Which means Apollo is in a good position domestically because it is the nation´s largest truck tire maker. It owns about 27 percent of India´s truck and bus tire market and 24 percent of the light truck tire segment.
Truck tires lead the way
Apollo´s great leap forward in the truck tire business came in 1981, after the company came out of receivership and Onkar Kanwar was given the job of turning around the business. "It was all truck, truck, truck," Neeraj said. "His vision was we needed to be No. 1 in truck, and then we will look at the other avenues."
Apollo, which had made tires under a technology agreement with General Tire, then began to engineer tires specifically for Indian roads. That meant tires designed to handle overloading common in northern India, and different products for the south where mileage and retreadability were the main issues.
The plan worked. One that didn´t was the joint venture with Michelin to build a radial truck and bus tire plant in Ranjanguaon, with an annual capacity of as much as 350,000 units.
Michelin especially liked Apollo´s huge network of exclusive dealers in India, besides its presence in multibrand distributorships. Ultimately, though, the pace of radialization of the market proceeded slower than originally expected. Michelin bought full control of the venture and the companies went their separate ways.
"We still have a very good relationship with them. And Michelin has a minority holding of around 12 percent in Apollo," Kanwar said.
Onto passenger radials
In 2000 the firm branched into passenger radials, spending as much as $60 million to install high-tech equipment at its Baroda, India, plant. Radials today account for 97 percent of the Indian automobile market, and Apollo has about 15 percent of that market.
Passenger radial expansion is in the works at a greenfield plant in the state of Tamil Nadu, a two-phase project with a price tag totaling $112 million.
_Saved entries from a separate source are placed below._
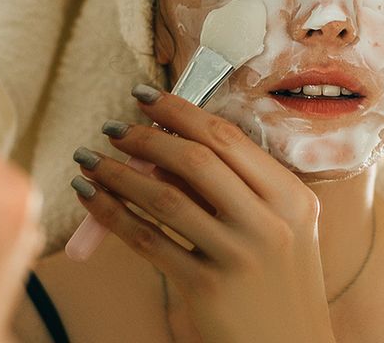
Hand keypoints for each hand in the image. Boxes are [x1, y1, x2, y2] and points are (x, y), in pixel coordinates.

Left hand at [72, 85, 336, 342]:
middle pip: (199, 160)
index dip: (182, 111)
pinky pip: (149, 240)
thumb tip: (166, 149)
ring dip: (120, 173)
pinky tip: (92, 200)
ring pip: (167, 197)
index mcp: (293, 196)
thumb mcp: (281, 230)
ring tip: (90, 160)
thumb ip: (240, 191)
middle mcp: (272, 221)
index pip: (230, 138)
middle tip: (114, 127)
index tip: (146, 97)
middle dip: (148, 136)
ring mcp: (241, 255)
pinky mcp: (208, 287)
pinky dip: (114, 215)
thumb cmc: (278, 284)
Kanwar said the facility, which also will make light and medium truck tires, already is producing a small amount of tires, about 5,000 a month.
The passenger radials from the plant are aimed at the European market, Sarkar said. "Originally it is export driven, but as the Indian market matures, we will shift more to the domestic market," the executive said.
To serve the European market properly, Sarkar said Apollo established tie-ins with universities and professors in Europe so the firm´s personnel could get exposure and training to develop the high-tech tires it wanted to sell in that region.
About eight months ago Apollo launched two new-generation high performance tires for the European market-a V-rated asymmetric radial, and a W-rated directional model.
"The success of those technologies gives us the confidence that we do not need a technical partner," he said.
The big acquisition
The $220 million tire maker Apollo purchased last year-Dunlop Tyres International-also serves Europe. The company operates plants in Durban and Ladysmith, South Africa, and another in Bulawayo, Zimbabwe.
Sarkar said Dunlop Tyres International shares a lot of similarities with Apollo. For example, the firm is a big player in the truck tire market in South Africa, holding a 23-percent share of truck and bus and 20-percent share of light truck tires in the nation.
The company has reasonably good distribution in Europe, Germany, the United Kingdom and Holland. Overall, the firm was a good fit for a couple of other reasons, too.
"We realized that we could sell tires across Africa, where the operating conditions are not that different from ours," he said. Additionally, the manufacturer was privately owned by financial investors and management, and amenable to sale.
About 75 percent of Dunlop Tyres´ sales are in South Africa and neighboring countries.
The acquisition was the first foreign purchase by any Indian tire maker, but likely won´t be the last for Apollo. The company, which has the best margins of all the Indian tire makers, expects to meet its ambitious goals via organic growth and further acquisitions with sights set on China, Eastern Europe and Southeast Asia.